Melt the butter: Preheat the oven to 375°F (190°C). Line 2 baking sheets with parchment paper and set aside. Place the butter in a large microwave-safe mixing bowl (large enough to make the cookie dough). Microwave for 30 seconds, then whisk. The butter might seem like it has not melted but as you start to stir it and break it up with the whisk it will start to melt. Continue heating in 10-second intervals, whisking after each, until the butter is about three-quarters melted. The butter should be warm but not hot, with a few small solid pieces remaining.
1/2 cup (8 tablespoons; 113 g) unsalted butter
Beat the sugars: Add the brown sugar and granulated sugar to the butter. Whisk vigorously for about 1 minute, until the mixture is smooth, glossy, and slightly pale. (You cannot overmix at this step.)
2/3 cup (133 g) brown sugar, , 1/4 cup (50 g) granulated sugar
Add the wet ingredients, salt, and leaveners: Whisk in the egg, vanilla extract, salt, baking powder, and baking soda until fully combined and smooth.
1 large egg,, 1 teaspoon vanilla extract, 1/2 teaspoon fine salt, 1/2 teaspoon baking powder, 1/4 teaspoon baking soda
Fold in the flour and chocolate chips: Add the flour and fold it in with a spatula until about halfway incorporated.

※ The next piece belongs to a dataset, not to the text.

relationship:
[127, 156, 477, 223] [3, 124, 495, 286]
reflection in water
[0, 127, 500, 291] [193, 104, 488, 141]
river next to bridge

You should still see visible streaks of flour. Add the chocolate chips and continue folding just until no dry flour remains. Do not overmix. The dough will be soft and slightly sticky.
1 1/2 cups (195 g) all-purpose flour, 6 ounces semi-sweet chocolate chips,
Portion the dough: Scoop the dough into about 3-tablespoon portions (12 cookies). Quickly roll each portion between your hands just until smooth, then place on the prepared baking sheet, spacing the dough balls 3 inches apart (6 per baking sheet). Gently press a few additional chocolate chips into the top of each dough ball.
Bake and cool: Bake for 8–10 minutes, or until the edges are set and the centers look slightly underbaked. Let the cookies rest on the baking sheet for 5–10 minutes before transferring to a wire rack to cool completely. If using only one baking sheet, allow the baking sheet to cool fully before baking additional batches for even results.